* _What the task requires_:
Please reproduce all of the data below word for word, leaving out nothing and changing nothing.

* _Information shown_:
**********

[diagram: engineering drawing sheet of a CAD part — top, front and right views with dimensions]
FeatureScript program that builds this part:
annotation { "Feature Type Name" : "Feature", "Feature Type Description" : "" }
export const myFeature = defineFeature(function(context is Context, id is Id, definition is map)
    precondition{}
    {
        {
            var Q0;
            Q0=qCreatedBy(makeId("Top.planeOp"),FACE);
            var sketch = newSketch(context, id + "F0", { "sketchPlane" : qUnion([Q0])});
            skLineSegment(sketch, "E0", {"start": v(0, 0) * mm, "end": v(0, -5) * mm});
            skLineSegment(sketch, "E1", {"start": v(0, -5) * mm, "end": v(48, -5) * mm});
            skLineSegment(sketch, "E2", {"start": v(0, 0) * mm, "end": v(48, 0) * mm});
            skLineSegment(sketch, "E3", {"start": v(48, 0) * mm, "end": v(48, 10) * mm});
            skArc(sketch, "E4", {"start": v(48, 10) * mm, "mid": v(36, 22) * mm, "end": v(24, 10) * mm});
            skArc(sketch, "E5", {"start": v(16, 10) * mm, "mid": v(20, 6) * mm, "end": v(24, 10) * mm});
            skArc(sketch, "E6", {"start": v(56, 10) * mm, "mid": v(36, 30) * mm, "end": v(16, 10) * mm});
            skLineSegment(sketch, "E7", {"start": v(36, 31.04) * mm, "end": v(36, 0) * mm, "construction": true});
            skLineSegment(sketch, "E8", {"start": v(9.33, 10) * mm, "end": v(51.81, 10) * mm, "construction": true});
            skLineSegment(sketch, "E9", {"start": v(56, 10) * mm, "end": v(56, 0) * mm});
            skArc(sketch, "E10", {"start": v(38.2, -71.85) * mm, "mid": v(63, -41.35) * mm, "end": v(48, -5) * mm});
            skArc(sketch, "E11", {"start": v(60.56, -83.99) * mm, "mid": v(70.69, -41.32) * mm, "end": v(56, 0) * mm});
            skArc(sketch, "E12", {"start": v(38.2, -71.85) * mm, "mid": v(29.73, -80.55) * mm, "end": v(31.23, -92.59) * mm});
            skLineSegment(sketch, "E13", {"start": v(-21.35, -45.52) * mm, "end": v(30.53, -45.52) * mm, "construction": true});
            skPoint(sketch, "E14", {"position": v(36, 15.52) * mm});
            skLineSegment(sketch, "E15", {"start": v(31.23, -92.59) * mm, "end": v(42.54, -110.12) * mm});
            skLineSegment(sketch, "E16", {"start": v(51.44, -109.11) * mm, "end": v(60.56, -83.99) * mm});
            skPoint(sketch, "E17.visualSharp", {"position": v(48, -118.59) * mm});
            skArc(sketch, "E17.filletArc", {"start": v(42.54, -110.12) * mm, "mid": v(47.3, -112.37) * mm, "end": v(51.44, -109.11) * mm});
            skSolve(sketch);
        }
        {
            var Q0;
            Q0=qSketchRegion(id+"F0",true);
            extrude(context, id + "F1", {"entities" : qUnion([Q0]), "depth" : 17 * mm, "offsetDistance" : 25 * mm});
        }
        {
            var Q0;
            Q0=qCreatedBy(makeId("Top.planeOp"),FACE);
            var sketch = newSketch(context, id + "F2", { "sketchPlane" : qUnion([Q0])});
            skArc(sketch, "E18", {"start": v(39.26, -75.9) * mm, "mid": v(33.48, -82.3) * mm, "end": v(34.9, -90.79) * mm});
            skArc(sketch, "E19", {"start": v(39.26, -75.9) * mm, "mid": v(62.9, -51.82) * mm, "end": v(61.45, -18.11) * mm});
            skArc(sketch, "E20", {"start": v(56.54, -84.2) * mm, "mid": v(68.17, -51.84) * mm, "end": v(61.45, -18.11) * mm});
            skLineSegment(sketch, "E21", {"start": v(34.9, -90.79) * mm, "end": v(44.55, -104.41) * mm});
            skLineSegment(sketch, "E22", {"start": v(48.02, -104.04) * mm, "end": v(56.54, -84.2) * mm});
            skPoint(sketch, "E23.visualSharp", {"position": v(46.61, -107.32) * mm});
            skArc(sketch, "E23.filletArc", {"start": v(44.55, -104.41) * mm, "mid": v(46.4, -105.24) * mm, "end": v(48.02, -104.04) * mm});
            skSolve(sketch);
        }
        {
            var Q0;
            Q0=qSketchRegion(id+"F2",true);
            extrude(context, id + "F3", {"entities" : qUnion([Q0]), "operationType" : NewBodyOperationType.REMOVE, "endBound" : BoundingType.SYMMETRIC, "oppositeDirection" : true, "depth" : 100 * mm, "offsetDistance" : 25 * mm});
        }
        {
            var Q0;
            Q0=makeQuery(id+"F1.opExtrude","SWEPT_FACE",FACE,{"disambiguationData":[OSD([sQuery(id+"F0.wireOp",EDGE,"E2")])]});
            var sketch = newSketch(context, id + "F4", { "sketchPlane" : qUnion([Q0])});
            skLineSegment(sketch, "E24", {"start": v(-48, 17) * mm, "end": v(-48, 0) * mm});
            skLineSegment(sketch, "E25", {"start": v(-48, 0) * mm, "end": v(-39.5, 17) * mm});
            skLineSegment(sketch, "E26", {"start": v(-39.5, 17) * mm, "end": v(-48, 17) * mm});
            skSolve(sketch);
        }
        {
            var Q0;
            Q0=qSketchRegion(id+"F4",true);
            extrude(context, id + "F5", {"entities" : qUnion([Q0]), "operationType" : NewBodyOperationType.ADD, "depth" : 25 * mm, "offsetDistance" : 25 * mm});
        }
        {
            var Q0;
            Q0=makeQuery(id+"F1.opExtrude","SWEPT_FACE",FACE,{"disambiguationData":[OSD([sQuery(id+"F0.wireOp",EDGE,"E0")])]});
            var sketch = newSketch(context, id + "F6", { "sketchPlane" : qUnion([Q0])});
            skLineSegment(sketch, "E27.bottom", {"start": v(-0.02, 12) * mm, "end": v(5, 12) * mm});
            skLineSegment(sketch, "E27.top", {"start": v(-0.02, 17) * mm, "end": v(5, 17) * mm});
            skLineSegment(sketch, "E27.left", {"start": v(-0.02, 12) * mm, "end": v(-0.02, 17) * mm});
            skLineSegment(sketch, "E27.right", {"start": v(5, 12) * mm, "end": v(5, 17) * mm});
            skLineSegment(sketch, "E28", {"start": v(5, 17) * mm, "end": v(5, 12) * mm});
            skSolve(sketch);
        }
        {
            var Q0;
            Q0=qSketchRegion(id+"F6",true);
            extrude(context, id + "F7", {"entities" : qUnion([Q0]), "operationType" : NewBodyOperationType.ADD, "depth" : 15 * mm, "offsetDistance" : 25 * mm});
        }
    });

**********

* _Result for this exercise_:
[diagram: engineering drawing sheet of a CAD part — top, front and right views with dimensions]
FeatureScript program that builds this part:
annotation { "Feature Type Name" : "Feature", "Feature Type Description" : "" }
export const myFeature = defineFeature(function(context is Context, id is Id, definition is map)
    precondition{}
    {
        {
            var Q0;
            Q0=qCreatedBy(makeId("Top.planeOp"),FACE);
            var sketch = newSketch(context, id + "F0", { "sketchPlane" : qUnion([Q0])});
            skLineSegment(sketch, "E0", {"start": v(0, 0) * mm, "end": v(0, -5) * mm});
            skLineSegment(sketch, "E1", {"start": v(0, -5) * mm, "end": v(48, -5) * mm});
            skLineSegment(sketch, "E2", {"start": v(0, 0) * mm, "end": v(48, 0) * mm});
            skLineSegment(sketch, "E3", {"start": v(48, 0) * mm, "end": v(48, 10) * mm});
            skArc(sketch, "E4", {"start": v(48, 10) * mm, "mid": v(36, 22) * mm, "end": v(24, 10) * mm});
            skArc(sketch, "E5", {"start": v(16, 10) * mm, "mid": v(20, 6) * mm, "end": v(24, 10) * mm});
            skArc(sketch, "E6", {"start": v(56, 10) * mm, "mid": v(36, 30) * mm, "end": v(16, 10) * mm});
            skLineSegment(sketch, "E7", {"start": v(36, 31.04) * mm, "end": v(36, 0) * mm, "construction": true});
            skLineSegment(sketch, "E8", {"start": v(9.33, 10) * mm, "end": v(51.81, 10) * mm, "construction": true});
            skLineSegment(sketch, "E9", {"start": v(56, 10) * mm, "end": v(56, 0) * mm});
            skArc(sketch, "E10", {"start": v(38.2, -71.85) * mm, "mid": v(63, -41.35) * mm, "end": v(48, -5) * mm});
            skArc(sketch, "E11", {"start": v(60.56, -83.99) * mm, "mid": v(70.69, -41.32) * mm, "end": v(56, 0) * mm});
            skArc(sketch, "E12", {"start": v(38.2, -71.85) * mm, "mid": v(29.73, -80.55) * mm, "end": v(31.23, -92.59) * mm});
            skLineSegment(sketch, "E13", {"start": v(-21.35, -45.52) * mm, "end": v(30.53, -45.52) * mm, "construction": true});
            skPoint(sketch, "E14", {"position": v(36, 15.52) * mm});
            skLineSegment(sketch, "E15", {"start": v(31.23, -92.59) * mm, "end": v(42.54, -110.12) * mm});
            skLineSegment(sketch, "E16", {"start": v(51.44, -109.11) * mm, "end": v(60.56, -83.99) * mm});
            skPoint(sketch, "E17.visualSharp", {"position": v(48, -118.59) * mm});
            skArc(sketch, "E17.filletArc", {"start": v(42.54, -110.12) * mm, "mid": v(47.3, -112.37) * mm, "end": v(51.44, -109.11) * mm});
            skSolve(sketch);
        }
        {
            var Q0;
            Q0=qSketchRegion(id+"F0",true);
            extrude(context, id + "F1", {"entities" : qUnion([Q0]), "depth" : 17 * mm, "offsetDistance" : 25 * mm});
        }
        {
            var Q0;
            Q0=qCreatedBy(makeId("Top.planeOp"),FACE);
            var sketch = newSketch(context, id + "F2", { "sketchPlane" : qUnion([Q0])});
            skArc(sketch, "E18", {"start": v(39.26, -75.9) * mm, "mid": v(33.48, -82.3) * mm, "end": v(34.9, -90.79) * mm});
            skArc(sketch, "E19", {"start": v(39.26, -75.9) * mm, "mid": v(62.9, -51.82) * mm, "end": v(61.45, -18.11) * mm});
            skArc(sketch, "E20", {"start": v(56.54, -84.2) * mm, "mid": v(68.17, -51.84) * mm, "end": v(61.45, -18.11) * mm});
            skLineSegment(sketch, "E21", {"start": v(34.9, -90.79) * mm, "end": v(44.55, -104.41) * mm});
            skLineSegment(sketch, "E22", {"start": v(48.02, -104.04) * mm, "end": v(56.54, -84.2) * mm});
            skPoint(sketch, "E23.visualSharp", {"position": v(46.61, -107.32) * mm});
            skArc(sketch, "E23.filletArc", {"start": v(44.55, -104.41) * mm, "mid": v(46.4, -105.24) * mm, "end": v(48.02, -104.04) * mm});
            skSolve(sketch);
        }
        {
            var Q0;
            Q0=qSketchRegion(id+"F2",true);
            extrude(context, id + "F3", {"entities" : qUnion([Q0]), "operationType" : NewBodyOperationType.REMOVE, "endBound" : BoundingType.SYMMETRIC, "oppositeDirection" : true, "depth" : 100 * mm, "offsetDistance" : 25 * mm});
        }
        {
            var Q0;
            Q0=makeQuery(id+"F1.opExtrude","SWEPT_FACE",FACE,{"disambiguationData":[OSD([sQuery(id+"F0.wireOp",EDGE,"E2")])]});
            var sketch = newSketch(context, id + "F4", { "sketchPlane" : qUnion([Q0])});
            skLineSegment(sketch, "E24", {"start": v(-48, 17) * mm, "end": v(-48, 0) * mm});
            skLineSegment(sketch, "E25", {"start": v(-48, 0) * mm, "end": v(-39.5, 17) * mm});
            skLineSegment(sketch, "E26", {"start": v(-39.5, 17) * mm, "end": v(-48, 17) * mm});
            skSolve(sketch);
        }
        {
            var Q0;
            Q0=qSketchRegion(id+"F4",true);
            extrude(context, id + "F5", {"entities" : qUnion([Q0]), "operationType" : NewBodyOperationType.ADD, "depth" : 25 * mm, "offsetDistance" : 25 * mm});
        }
        {
            var Q0;
            Q0=makeQuery(id+"F1.opExtrude","SWEPT_FACE",FACE,{"disambiguationData":[OSD([sQuery(id+"F0.wireOp",EDGE,"E0")])]});
            var sketch = newSketch(context, id + "F6", { "sketchPlane" : qUnion([Q0])});
            skLineSegment(sketch, "E27.bottom", {"start": v(-0.02, 12) * mm, "end": v(5, 12) * mm});
            skLineSegment(sketch, "E27.top", {"start": v(-0.02, 17) * mm, "end": v(5, 17) * mm});
            skLineSegment(sketch, "E27.left", {"start": v(-0.02, 12) * mm, "end": v(-0.02, 17) * mm});
            skLineSegment(sketch, "E27.right", {"start": v(5, 12) * mm, "end": v(5, 17) * mm});
            skLineSegment(sketch, "E28", {"start": v(5, 17) * mm, "end": v(5, 12) * mm});
            skSolve(sketch);
        }
        {
            var Q0;
            Q0=qSketchRegion(id+"F6",true);
            extrude(context, id + "F7", {"entities" : qUnion([Q0]), "operationType" : NewBodyOperationType.ADD, "depth" : 15 * mm, "offsetDistance" : 25 * mm});
        }
    });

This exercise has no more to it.